EXERCISE: Copy out the line that contains "Cibi e bevande dell’Himalaya" and the lines after it through the final one in the entries below, exactly, with no other lines.

[Saved entries]
________________________

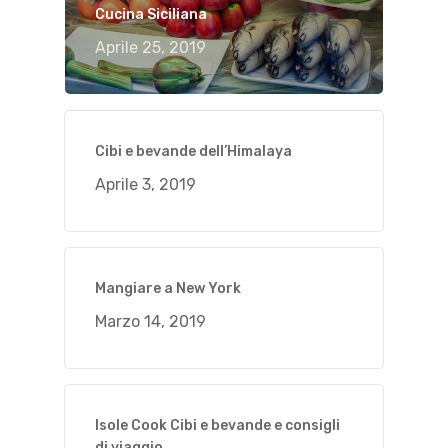
Cucina Siciliana
Aprile 25, 2019
Cibi e bevande dell’Himalaya
Aprile 3, 2019
Mangiare a New York
Marzo 14, 2019
Isole Cook Cibi e bevande e consigli
di viaggio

________________________

EXPECTED OUTPUT:
Cibi e bevande dell’Himalaya
Aprile 3, 2019
Mangiare a New York
Marzo 14, 2019
Isole Cook Cibi e bevande e consigli
di viaggio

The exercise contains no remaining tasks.